_TEXT SECTION_.

Saturday, October 17, 2009

Happy Deepawali / Diwali

No matter which way you spell / pronounce it.... its Diwali and its my favourite festival!!!

Hope it brings light, joy and cheer to you and to all your loved ones!!!

Happy Deepawali !!! Happy Diwali!!

Sunday, August 17, 2008

Mystery.....Suspense......Fame........Intrigue......Love.....Deception.....Passion...

Sounds likea general list of emotions that would make up a potboiler hindi movie..isnt it?

OR ...could it could be a book ...a work of fiction, perhaps?

But, in all events, they are hardly the kind of adjectives that you would expect to be used to describe a non – fiction book....

Strangely still....a non fiction book whose premise is probably the most un-emotional topic of all - Mathematics :) :) :)

Before you think that i have gone stark raving mad..the book I am talking about is called “Fermat’s Last Theorem ” by Simon Singh.

The premise of the book is the quest to solve a mathematical mystery that was put forth by an eccentric mathematician a few centuries ago..and what probably resulted in one of the longest lasting unsolved mysteries . The book deals with the topic right from its origins and tries to give a picture of all the people who impacted and influenced it over the annals of time.

_THE TASKS_.
1. Please explain in one to three sentences why, according to the blog posts, the words "Mystery," "Suspense," and "Passion" are unexpected for the book being described.
2. In the blog posts, who wrote "Fermat's Last Theorem"?
3. List every word in the string of words that opens the August 17, 2008 entry of the blog posts.
None of the work here depends on the records.

_LISTED RECORDS_.

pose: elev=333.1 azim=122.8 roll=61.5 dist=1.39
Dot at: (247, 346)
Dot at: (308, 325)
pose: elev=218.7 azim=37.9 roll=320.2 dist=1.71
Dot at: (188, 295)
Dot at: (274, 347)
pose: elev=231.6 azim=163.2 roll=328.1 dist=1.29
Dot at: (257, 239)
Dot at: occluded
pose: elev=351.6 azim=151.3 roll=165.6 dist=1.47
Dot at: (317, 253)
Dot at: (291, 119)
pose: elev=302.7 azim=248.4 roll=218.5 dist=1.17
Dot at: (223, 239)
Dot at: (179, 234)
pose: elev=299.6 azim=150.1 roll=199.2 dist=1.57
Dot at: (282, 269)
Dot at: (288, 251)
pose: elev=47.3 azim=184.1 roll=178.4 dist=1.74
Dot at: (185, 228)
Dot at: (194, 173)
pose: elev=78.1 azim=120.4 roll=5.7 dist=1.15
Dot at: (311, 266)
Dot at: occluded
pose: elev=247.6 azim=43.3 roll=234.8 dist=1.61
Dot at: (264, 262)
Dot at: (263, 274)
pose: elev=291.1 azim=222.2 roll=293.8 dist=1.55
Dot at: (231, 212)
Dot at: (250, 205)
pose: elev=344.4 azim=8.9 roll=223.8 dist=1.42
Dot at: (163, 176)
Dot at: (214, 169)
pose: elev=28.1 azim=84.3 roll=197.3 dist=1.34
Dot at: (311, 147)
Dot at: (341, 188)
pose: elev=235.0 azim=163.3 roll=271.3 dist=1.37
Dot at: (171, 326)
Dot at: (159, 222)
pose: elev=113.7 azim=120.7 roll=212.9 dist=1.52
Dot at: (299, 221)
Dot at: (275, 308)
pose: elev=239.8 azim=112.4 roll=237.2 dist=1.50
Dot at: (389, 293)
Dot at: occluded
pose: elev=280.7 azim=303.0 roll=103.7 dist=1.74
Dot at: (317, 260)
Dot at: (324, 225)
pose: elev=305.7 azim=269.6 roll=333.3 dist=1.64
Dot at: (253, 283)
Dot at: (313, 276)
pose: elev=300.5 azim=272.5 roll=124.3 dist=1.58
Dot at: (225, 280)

_RESPONSES_.
1. Such words suit a potboiler Hindi movie or a work of fiction, not a non-fiction book. This book is non-fiction, and its subject, mathematics, is called probably the most unemotional topic of all.

2. Simon Singh.

3. Mystery, Suspense, Fame, Intrigue, Love, Deception, Passion